There are two major arguments for having a diverse and inclusive workforce. One is moral and the other, financial.
Business owners must consider the compelling moral case for a diverse and inclusive workplace. This is where everyone is treated equally with dignity and has their fair share of resources. Whether that be access to work or equitable pay.
Why are we talking about diversity and inclusion?
A happy workforce should be more productive and profitable. Organisations must ensure that their people management practices champion this principle. Diversity and inclusion are rising up the agenda in many organisations, and this is a positive move, but the pace of progress towards realising equality of opportunity is painfully slow. Importance of diversity in the workplace
What should businesses be doing differently?

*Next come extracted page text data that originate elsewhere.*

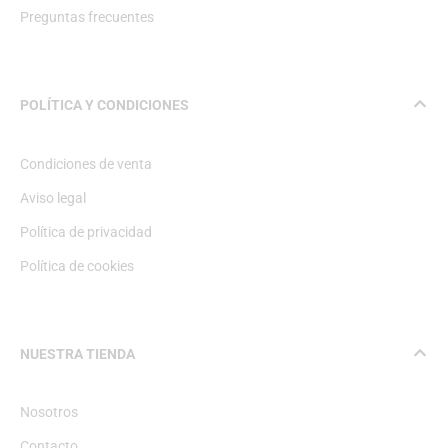
Preguntas frecuentes
POLÍTICA Y CONDICIONES
Condiciones de venta
Aviso legal
Política de privacidad
Política de cookies
NUESTRA TIENDA
Nosotros
Contacto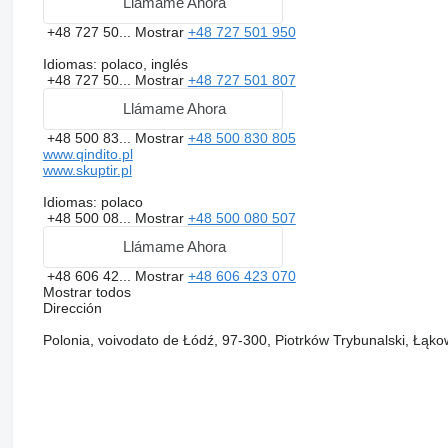
Llámame Ahora
+48 727 50...
Mostrar
+48 727 501 950
Idiomas:
polaco, inglés
+48 727 50...
Mostrar
+48 727 501 807
Llámame Ahora
+48 500 83...
Mostrar
+48 500 830 805
www.qindito.pl
www.skuptir.pl
Idiomas:
polaco
+48 500 08...
Mostrar
+48 500 080 507
Llámame Ahora
+48 606 42...
Mostrar
+48 606 423 070
Mostrar todos
Dirección
Polonia, voivodato de Łódź, 97-300, Piotrków Trybunalski, Łąko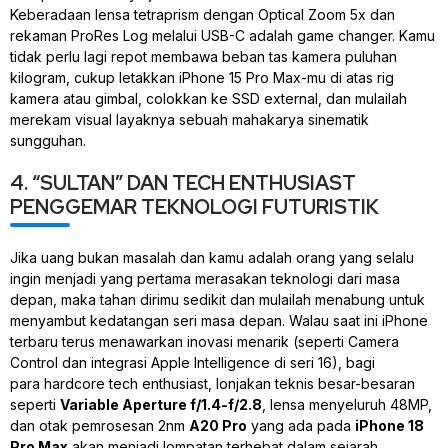
Keberadaan lensa tetraprism dengan
Optical Zoom
5x dan
rekaman ProRes Log melalui USB-C adalah
game changer
. Kamu
tidak perlu lagi repot membawa beban tas kamera puluhan
kilogram, cukup letakkan iPhone 15 Pro Max-mu di atas rig
kamera atau gimbal, colokkan ke SSD
external
, dan mulailah
merekam visual layaknya sebuah mahakarya sinematik
sungguhan.
4. “SULTAN” DAN TECH ENTHUSIAST
PENGGEMAR TEKNOLOGI FUTURISTIK
Jika uang bukan masalah dan kamu adalah orang yang selalu
ingin menjadi yang pertama merasakan teknologi dari masa
depan, maka tahan dirimu sedikit dan mulailah menabung untuk
menyambut kedatangan seri masa depan. Walau saat ini iPhone
terbaru terus menawarkan inovasi menarik (seperti Camera
Control dan integrasi
Apple Intelligence
di seri 16), bagi
para
hardcore tech enthusiast
, lonjakan teknis besar-besaran
seperti
Variable Aperture f/1.4-f/2.8
, lensa menyeluruh 48MP,
dan otak pemrosesan
2nm
A20 Pro
yang ada pada
iPhone 18
Pro Max
akan menjadi lompatan terhebat dalam sejarah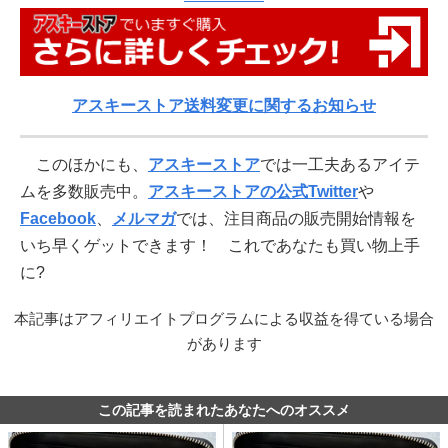
アスキーストア送料変更に関するお知らせ
このほかにも、
アスキーストア
では一工夫あるアイテ
ムを多数販売中。
アスキーストアの公式Twitter
や
Facebook
、
メルマガ
では、注目商品の販売開始情報を
いち早くゲットできます！ これであなたも買い物上手
に?
本記事はアフィリエイトプログラムによる収益を得ている場合
があります
この記事を読まれたあなたへのオススメ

Sadly, profits ultimately drive businesses and companies will seldom place greater importance on other factors, but they should, here’s why:
The financial case for diversity and inclusion
The majority of people would like to believe that moral considerations carry greater weight than financial factors. But in reality, this is not the case.
The example of reporting on the gender pay gap cast a light on issues of inequality in large companies. It emphasised the failings of the structural barriers to progression in organisations for women.
Here are some of the results:
• In terms of an annual bonus, women receive £3,726 whilst men receive £7,496
• Women occupy 35% of senior management roles, compared with men who occupy 65%
This is despite the study finding that companies with more women on the board have:
• 66% higher return on invested capital
• 53% higher return on equity
• 42% higher return on sales
This is evidence that companies should seek to promote women within the workforce. As this can lead to greater profits and productivity.
How to become compliant
The Equality Act 2010 legally protects people from discrimination in the workplace and in wider society.
Having knowledge of the key provisions can help companies be more compliant and inclusive as a result.
The key provisions of the Equality Act, (1 October 2010)
• The basic framework of protection against direct and indirect discrimination.
This includes harassment and victimisation in services and public functions including premises, work, education, associations, and transport
• Providing protection for people discriminated against because they are perceived to have, or are associated with someone who has a protected characteristic.
These include age, disability, gender reassignment, marriage, and civil partnership, pregnancy, and maternity, race, religion or belief, and sex
Other points to know about…
• Allowing claims for direct gender pay discrimination where there is no actual comparator
• Making pay secrecy clauses unenforceable
• Extending protection in private clubs to sex, religion or belief, pregnancy and maternity, and gender reassignment
• Introducing new powers for employment tribunals to make recommendations which benefit the wider workforce.